On peut être bien plus simple. Un investissement est ce qui génère un revenu futur supplémentaire permettant de rembourser les dépenses faites pour créer ce qui est derrière l’investissement. Construire un immeuble est bien un investissement et toutes les dépenses faites pour cela , y compris les salaires des ouvriers, sont bien de l’investissement. Lorsque l’immeuble est construit, il y a des dépenses de fonctionnement pour le maintenir en état.
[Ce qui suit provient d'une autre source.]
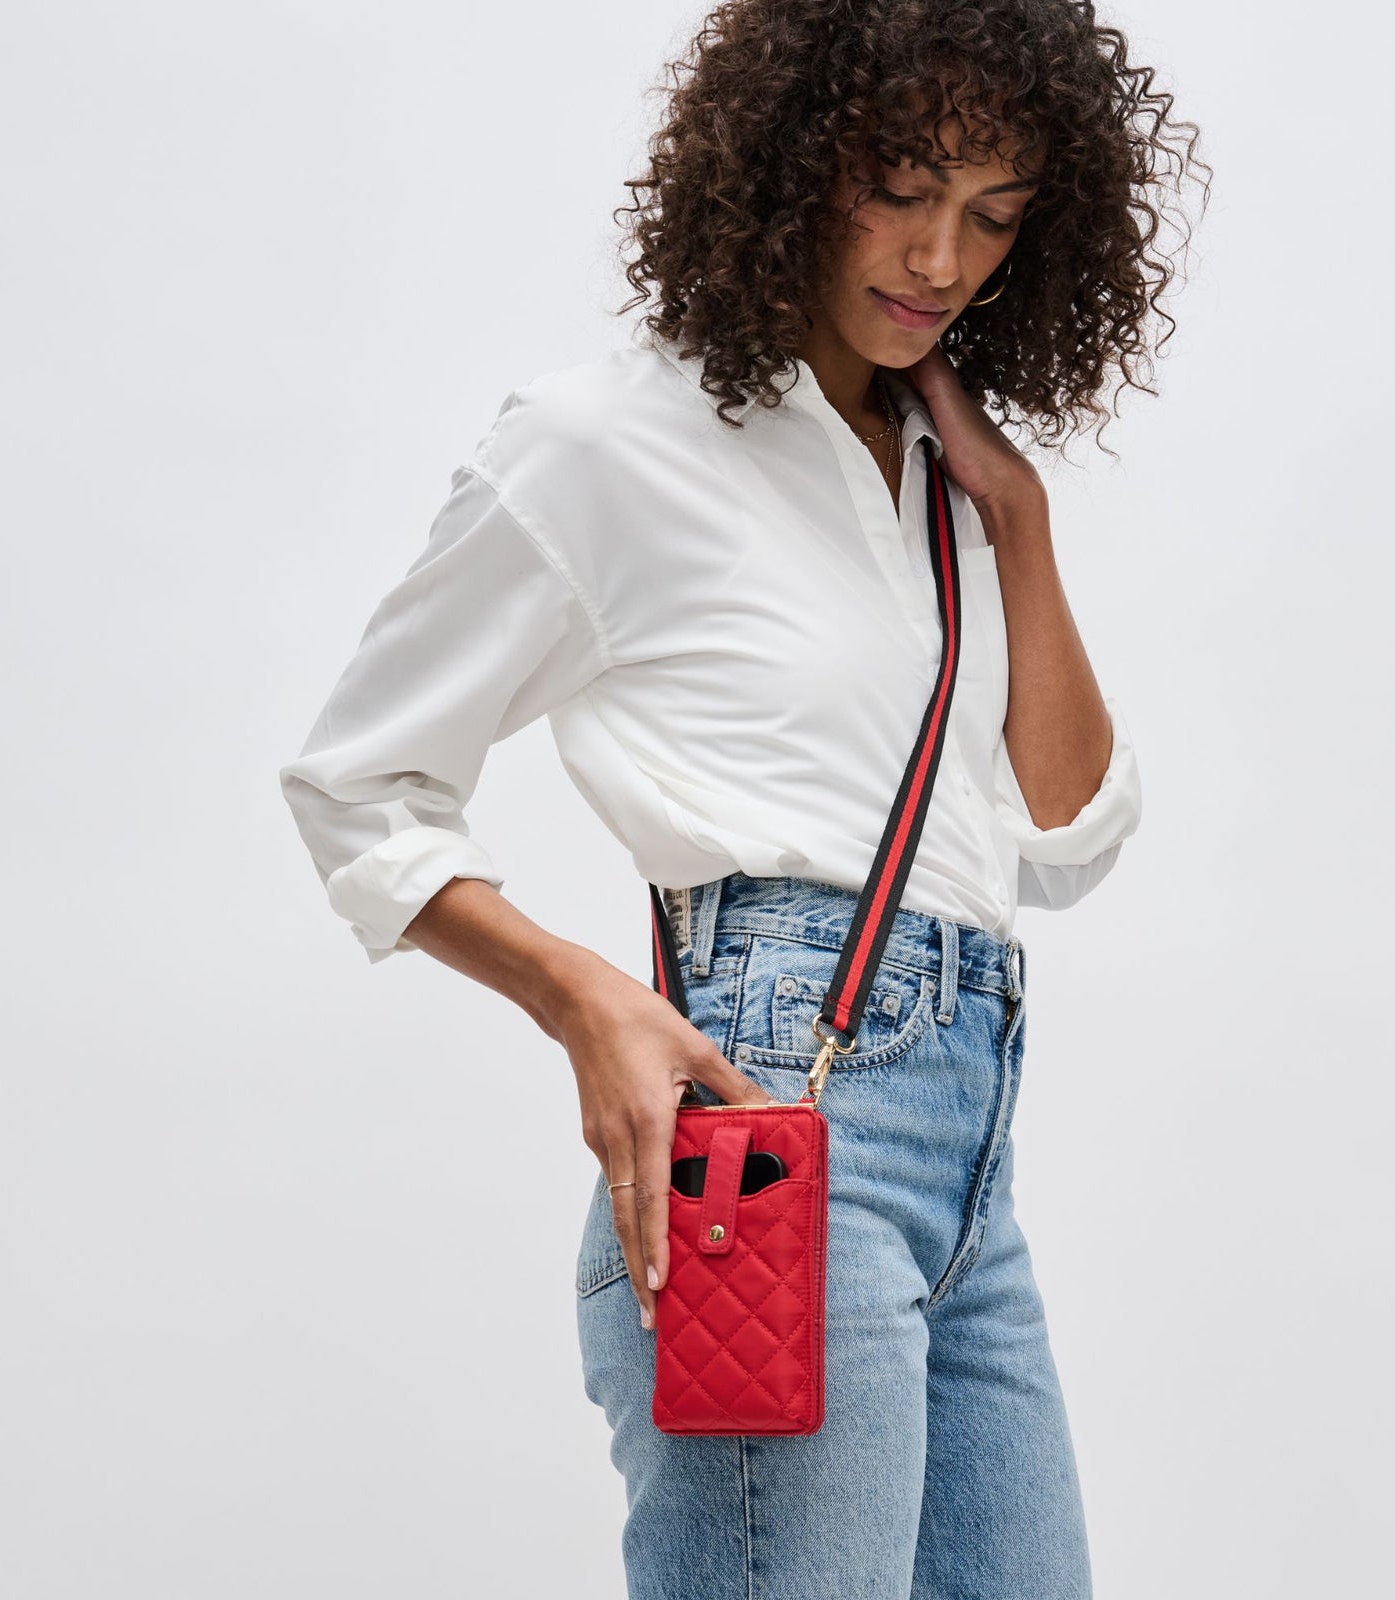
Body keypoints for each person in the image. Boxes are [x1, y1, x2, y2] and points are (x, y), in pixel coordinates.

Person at [277, 1, 1207, 1593]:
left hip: (972, 1166)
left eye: (992, 216)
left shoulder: (942, 482)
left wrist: (1023, 525)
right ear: (788, 163)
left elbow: (1062, 840)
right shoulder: (606, 441)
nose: (940, 259)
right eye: (900, 190)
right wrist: (577, 996)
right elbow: (361, 781)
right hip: (774, 1122)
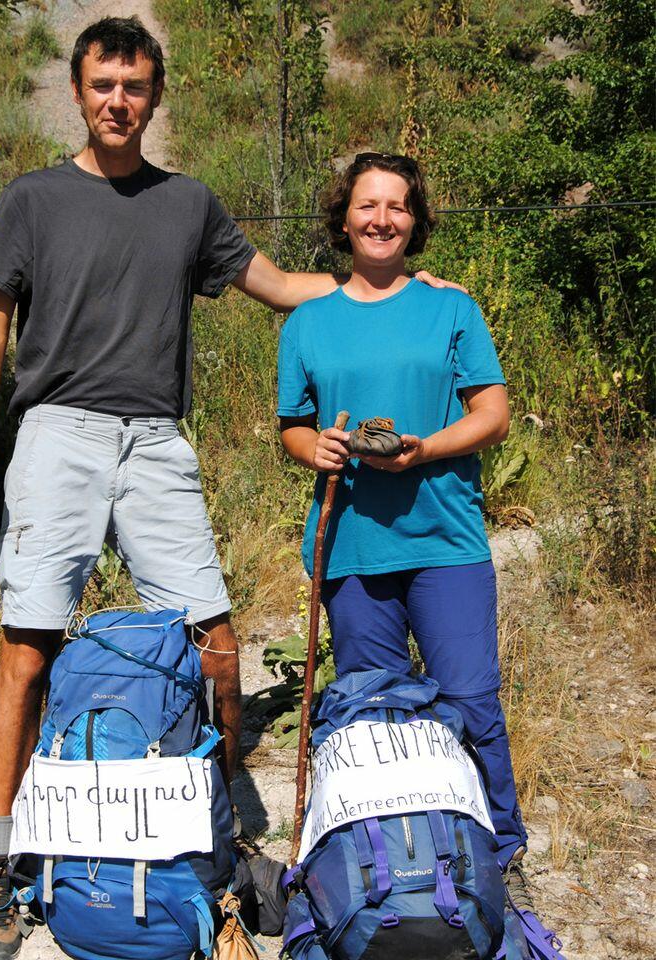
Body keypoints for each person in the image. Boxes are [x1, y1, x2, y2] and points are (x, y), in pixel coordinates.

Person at [0, 19, 458, 958]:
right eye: (102, 84)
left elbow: (275, 285)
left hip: (155, 442)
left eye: (134, 86)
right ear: (77, 88)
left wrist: (385, 283)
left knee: (216, 648)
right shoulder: (33, 198)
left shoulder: (189, 203)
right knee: (27, 648)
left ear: (155, 95)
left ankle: (212, 855)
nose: (117, 101)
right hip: (56, 431)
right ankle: (0, 866)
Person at [277, 153, 532, 903]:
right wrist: (315, 446)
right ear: (343, 217)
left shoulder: (451, 307)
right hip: (352, 542)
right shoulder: (309, 321)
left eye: (397, 206)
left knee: (469, 700)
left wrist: (426, 448)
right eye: (367, 205)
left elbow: (493, 414)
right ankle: (395, 865)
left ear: (415, 221)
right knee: (376, 717)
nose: (381, 219)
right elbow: (293, 425)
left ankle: (499, 859)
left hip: (445, 538)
Les entrées de cash (location…) générés par l’immeuble diminués des dépenses de fonctionnement doivent au moins être égales aux amortissements (les équipements ayant une durée de vie limitée) pour que le capital que représente l’objet construit ne s’effrite pas avec le temps.
La notion d’investissement est particulièrement dévoyée par les politiques mais aussi par la la comptabilité des administrations publiques ignorant la notion d’amortissement.
L’investissement devant normalement générer une production supplémentaire, il est bien évident qu’un pays ayant une croissance de la production proche de zéro est aussi un pays dans lequel l’investissement est proche de zéro.
Il y a bien un déficit d’investissement en France et cela ne s’arrangera pas tant que ceux qui peuvent investir sont dépouillés des revenus générés ensuite par l’investissement.